Wegen Wegner

Max

Mitglied
Christian und seiner Erzählung "Ausfahrt Pritzwalk" gewidmet

Der erste junge Mann ist nett, gepflegt und interessiert. Er nimmt mich eine halbe Stunde weit mit. Sein Beruf ist Aquarienbauer. Gelernt hat er Rohschlosser, aber eines Tages ging ein Aquarium in die Brüche, und da entdeckte er sein Talent als Aquarienbauer. Wohnen tut er noch zu Hause, hat sich halt nichts ergeben Richtung Familie und so. Und ach ja, hier im Osten ist alles prima, und das mit den Rechtsextremen ist alles Quatsch, det gibt‘s bei uns nicht.

Der zweite junge Mann ist nett, gepflegt und interessiert. Er nimmt mich eine halbe Stunde weit mit. Sein Beruf ist Hardrocker, aber im Moment produziert er vor allem andere, wenndeweisst, was ich meine. Kannste mitkommen nach Polen, wennde willst. Ich will nicht. Lässt du mich im letzten Dorf vor der Grenze raus? Aber klar, ich hab Zeit. Er lässt mich nicht nur raus, er wartet geduldig im Auto, bis ich wieder aus der Pension herauskomme und ihm sage: Ja, es ist ein Zimmer frei. Keine Angst, ich lass dich schon nicht auf der Strasse stehen, hatte er mir versichert.

Nach dem Nachtessen in der Pension, die sich als Dorfbeiz entpuppt und sich gut füllt, sprechen mich nach dem zweiten Bier die jungen Männer am Tisch an. „Den haben wir schon gesehen, der dich hergebracht hat. Falsch geparkt, und mit dem Kleber an der Scheibe wäre er nicht mehr heil aus dem Dorf herausgekommen, so vor einem halben Jahr, det sag ich dir.“

Auf dem Kleber an der Windschutzscheibe des netten, gepflegten Hardrockproduzenten stand: Kampf dem Faschismus.

Ich schlief im Zimmer von Wegner, aber das erfuhr ich erst am nächsten Morgen.

Der Wirt hockt an der Bar und wartet leicht gereizt, bis ich mein Frühstück verzehrt habe, denn er habe noch viel zu tun „Will er noch mehr?“ fragt er. Mit er bin ich gemeint. Er spricht in der Er-Forum mit mir.

Traktorfahrer war er, Wirt ist er seit fünfundzwanzig Jahren, und Angler war er immer.
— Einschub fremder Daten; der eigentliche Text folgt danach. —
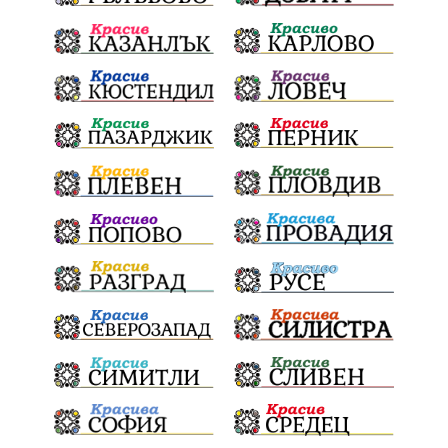
почит
Актуално
История
Конституционен съд
ВиК
Стефан Апостолов
Радослав Ревански
пострадали
МРРБ
ИвелинМихайлов
АнгелинаПопова
Социална политика
партия "Мафия"
Съд
Сигурност
Училища
Доброволци
културно наследство
Задържане под стража
Хаджидимово
РуменРадев
автомобил
Росен Желязков
грабеж
справедливост
#Земеделие
социални услуги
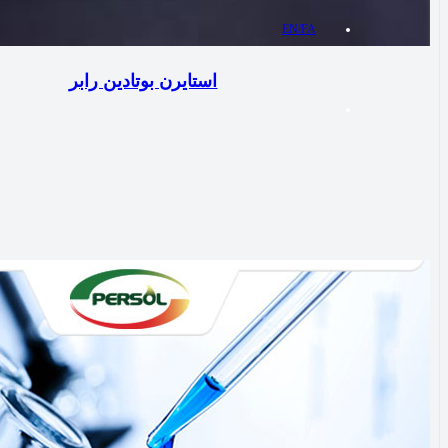
EN/FA
استایرن بوتادین رابر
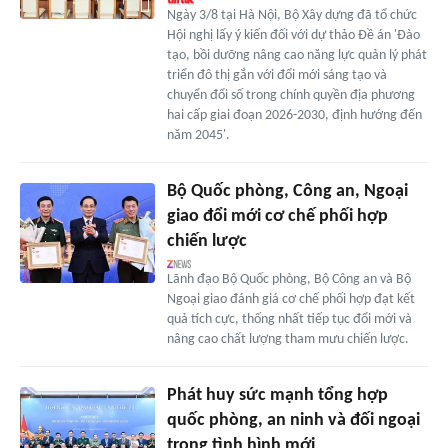
Ngày 3/8 tại Hà Nội, Bộ Xây dựng đã tổ chức
Hội nghị lấy ý kiến đối với dự thảo Đề án 'Đào
tạo, bồi dưỡng nâng cao năng lực quản lý phát
triển đô thị gắn với đổi mới sáng tạo và
chuyển đổi số trong chính quyền địa phương
hai cấp giai đoạn 2026-2030, định hướng đến
năm 2045'.
Bộ Quốc phòng, Công an, Ngoại
giao đổi mới cơ chế phối hợp
chiến lược
Lãnh đạo Bộ Quốc phòng, Bộ Công an và Bộ
Ngoại giao đánh giá cơ chế phối hợp đạt kết
quả tích cực, thống nhất tiếp tục đổi mới và
nâng cao chất lượng tham mưu chiến lược.
Phát huy sức mạnh tổng hợp
quốc phòng, an ninh và đối ngoại
trong tình hình mới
Fast immer, jetzt trocknet er die Fische nur noch. Auch schon immer war er ein Freund von Wegner. Selber schuld, wer Wegner nicht kennt. Ich habe heute nacht im Zimmer von Wegner gelegen, eine Ehre ist das, das heisst, er schläft immer da, wenn er mal zurück in sein Heimatdorf kommt und nicht gerade in den USA arbeitet. Denn Wegner hört auch nicht auf. Wegner ist ein berühmter Boxtrainer, und der Meister ist ein berühmter Fischtrockner. Der Fischtrockner steht seit fünfzig Jahren um fünf Uhr auf, er ist jetzt siebzig Jahre alt.

Aber er hört dann schon auf, sagte er heute morgen an der Bar, an der er wartete, bis ER mit dem Frühstück fertig sein würde. Nächstes Jahr will er die Beiz aufgeben, das Fischtrocknen natürlich nicht. Ebenso wenig wie Wegner das Boxen, und der ist schon dreinundsiebzig.
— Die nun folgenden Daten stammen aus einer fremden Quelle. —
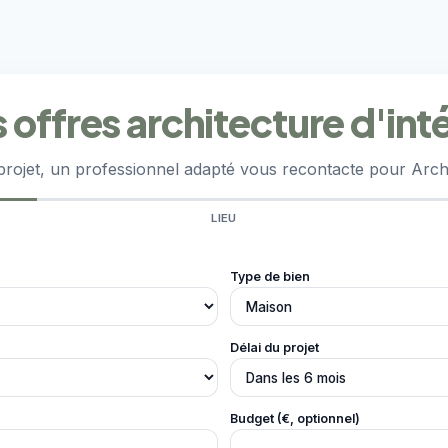
offres architecture d'inté
rojet, un professionnel adapté vous recontacte pour Archit
LIEU
Type de bien
Délai du projet
Budget (€, optionnel)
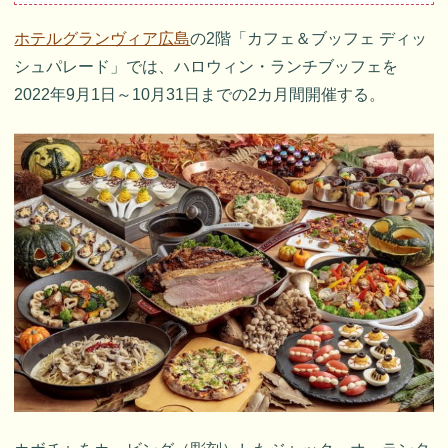
ホテルグランヴィア広島
の2階「カフェ＆ブッフェ ディッ
シュパレード」では、ハロウィン・ランチブッフェを
2022年9月1日～10月31日までの2カ月間開催する。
Haben Sie auch geboxt? frage ich den Wirt.

Nee, das tut doch weh, sagt er.
 
Zuletzt bearbeitet:

ahorn

Mitglied
Hallo Max,
Tipp.
Die Leselupe ist kein Platz für Werbung.
Beteiligte dich an der Textarbeit. Wenn es gefällt, dann finden die Leser deine Webseite. ;)
Gruß
Ahorn
 

Max

Mitglied
Nana.
Ein weeeeenig freundlicher ging's vielleicht schon , etwa mit einem guten Tipp an ein unerfahrenes Mitglied, wo ein Hinweis auf weiteres Schreiben sonst noch Platz hätte. Hab's aber gefunden.